▸ **WORK TO DO**: Return everything in the Spark bug report below from "There's a bug" down to "artifact to download.", copied word for word.

You are viewing a plain text version of this content. The canonical link for it is here.
Posted to issues@spark.apache.org by "Marcelo Vanzin (JIRA)" <ji...@apache.org> on 2016/08/16 17:18:20 UTC

[jira] [Created] (SPARK-17088) IsolatedClientLoader fails to load Hive client when sharesHadoopClasses is false

Marcelo Vanzin created SPARK-17088:
--------------------------------------

             Summary: IsolatedClientLoader fails to load Hive client when sharesHadoopClasses is false
                 Key: SPARK-17088
                 URL: https://issues.apache.org/jira/browse/SPARK-17088
             Project: Spark
          Issue Type: Bug
          Components: SQL
            Reporter: Marcelo Vanzin
            Priority: Minor


There's a bug in a very rare code path in {{IsolatedClientLoader}}:

{code}
          case e: RuntimeException if e.getMessage.contains("hadoop") =>
            // If the error message contains hadoop, it is probably because the hadoop
            // version cannot be resolved (e.g. it is a vendor specific version like
            // 2.0.0-cdh4.1.1). If it is the case, we will try just
            // "org.apache.hadoop:hadoop-client:2.4.0". "org.apache.hadoop:hadoop-client:2.4.0"
            // is used just because we used to hard code it as the hadoop artifact to download.

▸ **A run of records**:
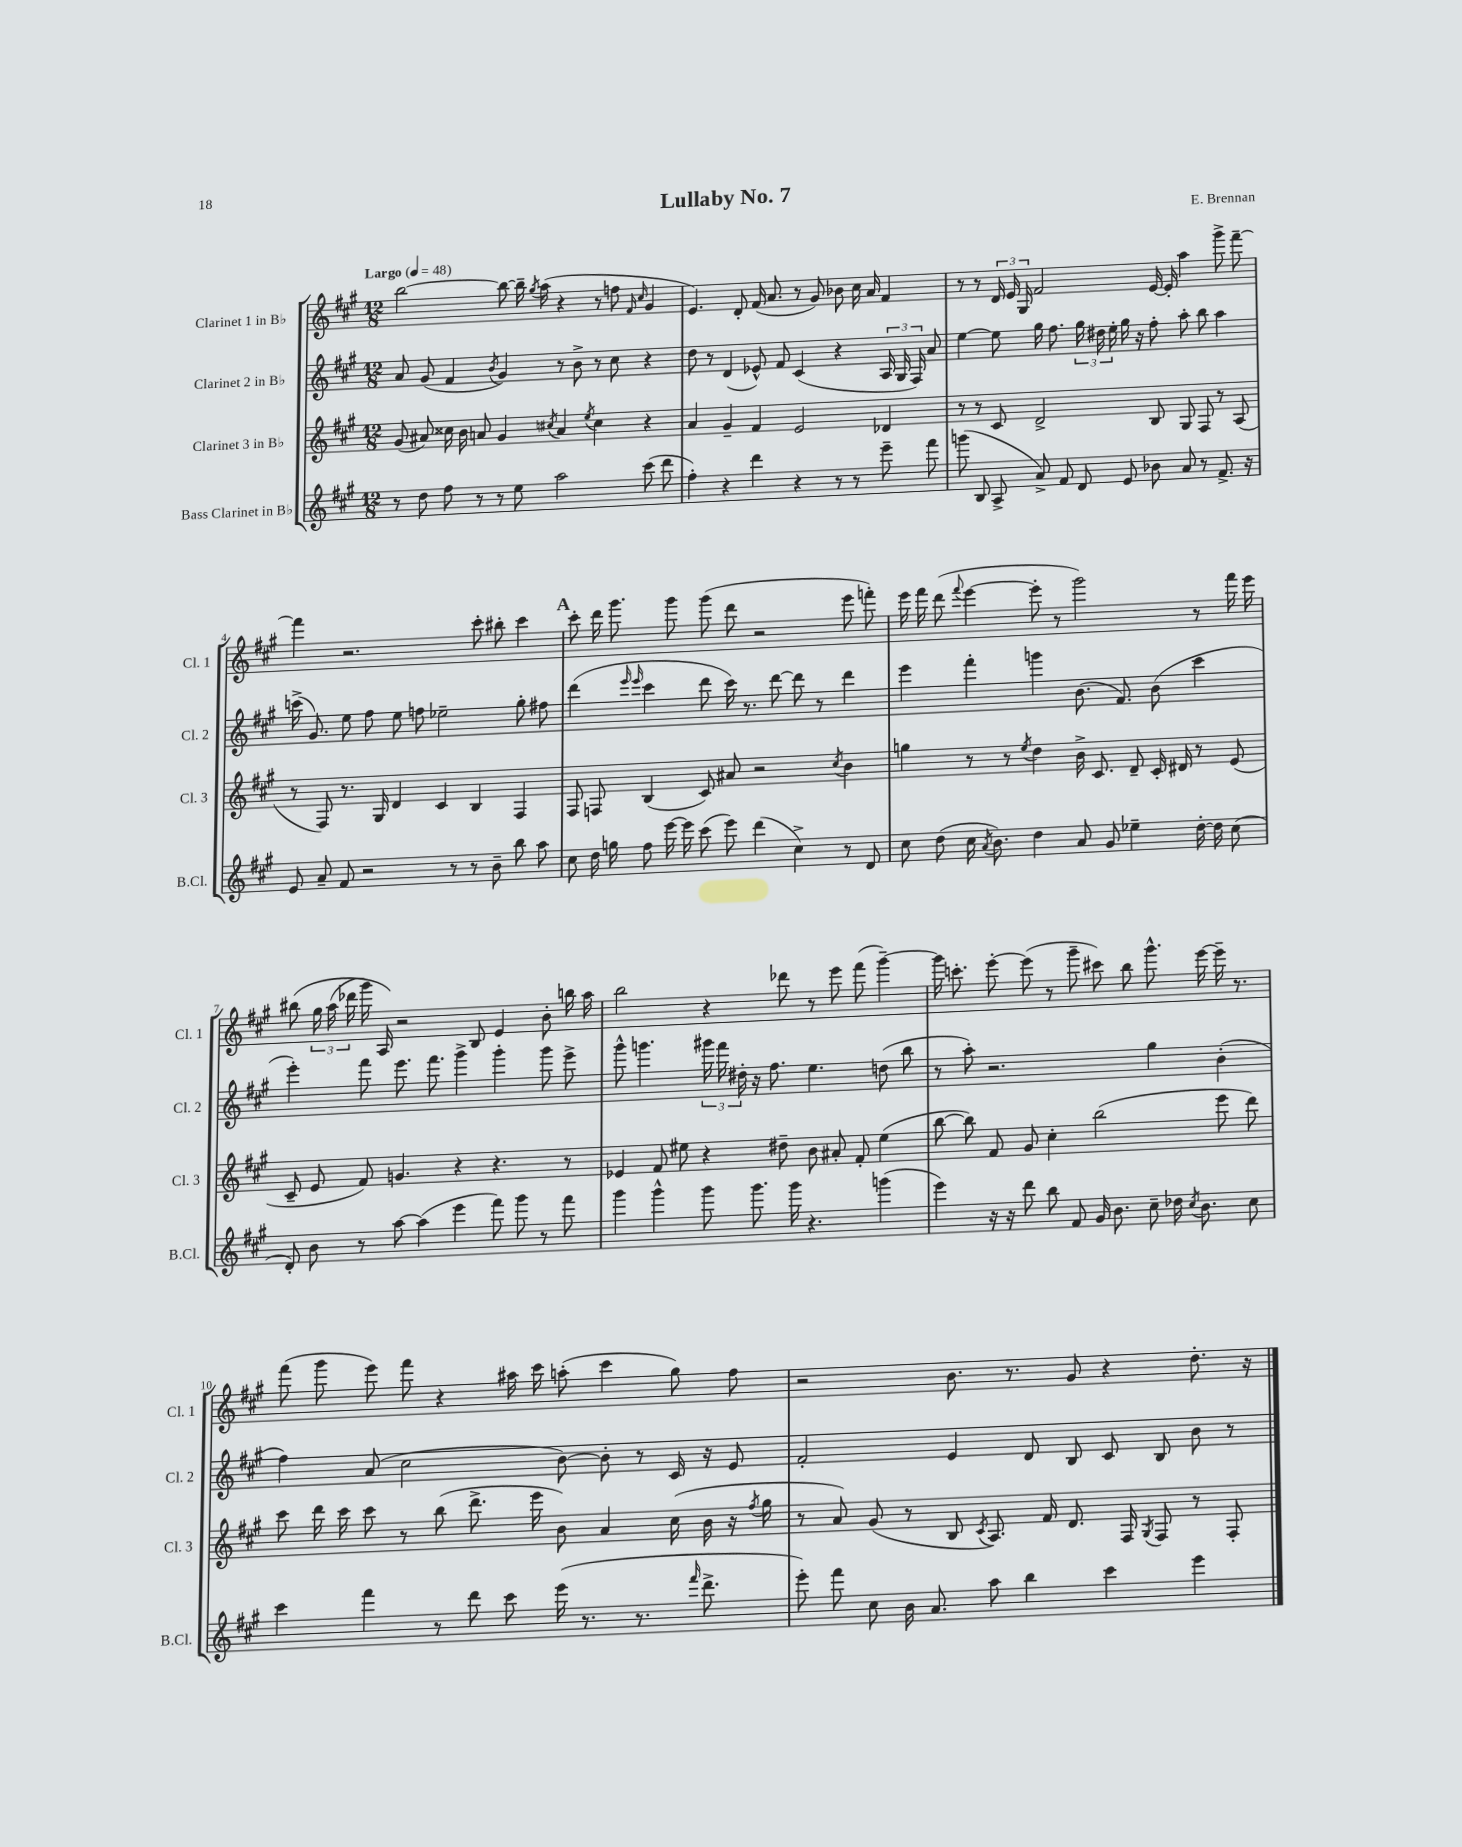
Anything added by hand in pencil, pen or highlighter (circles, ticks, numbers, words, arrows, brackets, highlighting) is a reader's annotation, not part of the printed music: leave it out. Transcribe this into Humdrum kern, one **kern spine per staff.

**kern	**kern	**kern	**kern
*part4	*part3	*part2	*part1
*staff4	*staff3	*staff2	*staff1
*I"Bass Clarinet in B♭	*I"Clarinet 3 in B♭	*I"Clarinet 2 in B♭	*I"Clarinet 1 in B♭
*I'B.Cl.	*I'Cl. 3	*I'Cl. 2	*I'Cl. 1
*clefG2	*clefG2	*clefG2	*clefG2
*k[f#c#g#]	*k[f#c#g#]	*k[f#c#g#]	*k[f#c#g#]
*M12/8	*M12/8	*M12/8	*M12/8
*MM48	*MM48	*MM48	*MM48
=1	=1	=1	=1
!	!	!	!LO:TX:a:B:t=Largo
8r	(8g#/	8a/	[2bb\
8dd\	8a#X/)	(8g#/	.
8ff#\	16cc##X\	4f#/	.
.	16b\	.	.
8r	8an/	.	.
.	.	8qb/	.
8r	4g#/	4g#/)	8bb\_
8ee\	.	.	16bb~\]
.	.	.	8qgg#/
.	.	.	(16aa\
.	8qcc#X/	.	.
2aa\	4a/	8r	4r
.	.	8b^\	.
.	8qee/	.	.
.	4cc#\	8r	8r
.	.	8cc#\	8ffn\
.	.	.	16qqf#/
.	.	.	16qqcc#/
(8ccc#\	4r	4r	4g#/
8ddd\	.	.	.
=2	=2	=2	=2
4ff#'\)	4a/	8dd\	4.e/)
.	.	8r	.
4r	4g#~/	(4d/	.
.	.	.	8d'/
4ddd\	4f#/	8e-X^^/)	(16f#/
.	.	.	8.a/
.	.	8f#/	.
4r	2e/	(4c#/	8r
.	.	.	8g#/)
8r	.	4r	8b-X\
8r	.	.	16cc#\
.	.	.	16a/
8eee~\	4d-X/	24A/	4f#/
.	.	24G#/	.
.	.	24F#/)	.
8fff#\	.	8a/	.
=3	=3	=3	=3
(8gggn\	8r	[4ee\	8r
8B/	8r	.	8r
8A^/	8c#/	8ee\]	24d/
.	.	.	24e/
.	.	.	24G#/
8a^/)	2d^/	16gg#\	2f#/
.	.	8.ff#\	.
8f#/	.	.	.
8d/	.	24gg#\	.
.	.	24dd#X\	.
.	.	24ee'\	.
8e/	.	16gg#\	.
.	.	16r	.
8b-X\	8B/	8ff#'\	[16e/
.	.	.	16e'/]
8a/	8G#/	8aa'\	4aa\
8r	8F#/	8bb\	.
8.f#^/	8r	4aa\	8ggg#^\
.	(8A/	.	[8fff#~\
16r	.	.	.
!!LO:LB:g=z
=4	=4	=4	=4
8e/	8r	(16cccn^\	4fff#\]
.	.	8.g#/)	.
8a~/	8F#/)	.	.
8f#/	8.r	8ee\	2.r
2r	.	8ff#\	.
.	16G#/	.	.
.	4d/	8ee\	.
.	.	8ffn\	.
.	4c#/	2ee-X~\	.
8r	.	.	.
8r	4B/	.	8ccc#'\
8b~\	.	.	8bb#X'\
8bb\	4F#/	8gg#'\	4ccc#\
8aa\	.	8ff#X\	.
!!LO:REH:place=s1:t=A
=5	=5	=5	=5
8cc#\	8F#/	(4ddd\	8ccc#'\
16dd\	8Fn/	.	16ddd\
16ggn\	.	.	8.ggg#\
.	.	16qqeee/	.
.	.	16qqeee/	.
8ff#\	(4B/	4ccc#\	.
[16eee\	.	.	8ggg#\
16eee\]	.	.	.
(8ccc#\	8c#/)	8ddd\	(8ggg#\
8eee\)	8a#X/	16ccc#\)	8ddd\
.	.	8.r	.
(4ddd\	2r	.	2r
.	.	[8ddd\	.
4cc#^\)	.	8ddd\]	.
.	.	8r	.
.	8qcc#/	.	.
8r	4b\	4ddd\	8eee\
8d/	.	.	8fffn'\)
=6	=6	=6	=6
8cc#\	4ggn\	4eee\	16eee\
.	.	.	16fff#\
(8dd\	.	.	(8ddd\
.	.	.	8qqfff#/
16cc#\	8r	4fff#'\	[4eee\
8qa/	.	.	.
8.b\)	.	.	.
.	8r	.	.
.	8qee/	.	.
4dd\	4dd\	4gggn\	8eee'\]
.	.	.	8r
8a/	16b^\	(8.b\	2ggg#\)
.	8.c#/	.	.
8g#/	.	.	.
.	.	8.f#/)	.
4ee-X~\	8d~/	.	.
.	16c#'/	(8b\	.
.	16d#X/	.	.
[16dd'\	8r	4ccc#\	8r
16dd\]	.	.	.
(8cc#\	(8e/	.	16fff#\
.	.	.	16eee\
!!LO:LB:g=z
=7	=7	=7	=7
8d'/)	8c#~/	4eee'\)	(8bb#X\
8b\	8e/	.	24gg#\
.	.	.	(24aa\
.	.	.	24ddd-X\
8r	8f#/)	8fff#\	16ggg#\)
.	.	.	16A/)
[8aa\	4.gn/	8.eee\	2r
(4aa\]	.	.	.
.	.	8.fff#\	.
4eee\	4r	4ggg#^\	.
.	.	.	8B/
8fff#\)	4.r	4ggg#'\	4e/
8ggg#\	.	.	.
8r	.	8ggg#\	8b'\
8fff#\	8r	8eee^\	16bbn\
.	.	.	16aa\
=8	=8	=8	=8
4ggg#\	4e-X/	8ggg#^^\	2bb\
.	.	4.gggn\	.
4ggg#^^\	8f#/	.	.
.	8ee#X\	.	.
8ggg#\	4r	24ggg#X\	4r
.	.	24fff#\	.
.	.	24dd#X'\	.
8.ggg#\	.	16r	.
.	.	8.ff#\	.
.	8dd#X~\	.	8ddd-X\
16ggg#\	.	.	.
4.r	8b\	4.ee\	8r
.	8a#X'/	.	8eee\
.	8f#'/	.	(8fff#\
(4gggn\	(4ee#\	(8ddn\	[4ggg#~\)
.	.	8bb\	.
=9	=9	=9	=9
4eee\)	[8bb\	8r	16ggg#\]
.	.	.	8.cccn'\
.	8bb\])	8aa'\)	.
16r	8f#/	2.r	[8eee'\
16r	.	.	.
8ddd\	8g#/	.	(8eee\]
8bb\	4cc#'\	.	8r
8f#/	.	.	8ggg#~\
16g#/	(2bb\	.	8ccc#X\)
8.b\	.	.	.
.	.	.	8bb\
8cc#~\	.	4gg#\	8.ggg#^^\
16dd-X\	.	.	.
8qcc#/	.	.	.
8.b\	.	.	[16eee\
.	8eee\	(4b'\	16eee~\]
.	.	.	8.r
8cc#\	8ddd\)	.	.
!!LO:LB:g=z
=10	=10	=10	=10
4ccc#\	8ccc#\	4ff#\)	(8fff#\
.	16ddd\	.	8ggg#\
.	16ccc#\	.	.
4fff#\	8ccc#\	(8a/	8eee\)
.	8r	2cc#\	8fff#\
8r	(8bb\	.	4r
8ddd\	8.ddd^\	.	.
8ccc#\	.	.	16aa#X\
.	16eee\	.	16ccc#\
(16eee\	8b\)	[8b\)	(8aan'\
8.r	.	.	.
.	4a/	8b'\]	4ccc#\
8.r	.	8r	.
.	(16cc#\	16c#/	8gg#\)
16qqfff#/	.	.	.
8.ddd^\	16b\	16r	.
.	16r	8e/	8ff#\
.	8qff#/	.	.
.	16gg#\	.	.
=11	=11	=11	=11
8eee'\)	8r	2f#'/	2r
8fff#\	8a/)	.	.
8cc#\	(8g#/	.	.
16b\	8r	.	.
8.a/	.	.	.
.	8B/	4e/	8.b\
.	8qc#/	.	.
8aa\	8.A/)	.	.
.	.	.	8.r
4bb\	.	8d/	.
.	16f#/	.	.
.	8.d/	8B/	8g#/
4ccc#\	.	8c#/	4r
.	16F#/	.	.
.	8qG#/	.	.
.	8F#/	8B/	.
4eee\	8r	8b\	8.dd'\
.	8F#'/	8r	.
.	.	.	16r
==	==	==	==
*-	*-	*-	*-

▸ **RESULT BELOW**:
There's a bug in a very rare code path in {{IsolatedClientLoader}}:

{code}
          case e: RuntimeException if e.getMessage.contains("hadoop") =>
            // If the error message contains hadoop, it is probably because the hadoop
            // version cannot be resolved (e.g. it is a vendor specific version like
            // 2.0.0-cdh4.1.1). If it is the case, we will try just
            // "org.apache.hadoop:hadoop-client:2.4.0". "org.apache.hadoop:hadoop-client:2.4.0"
            // is used just because we used to hard code it as the hadoop artifact to download.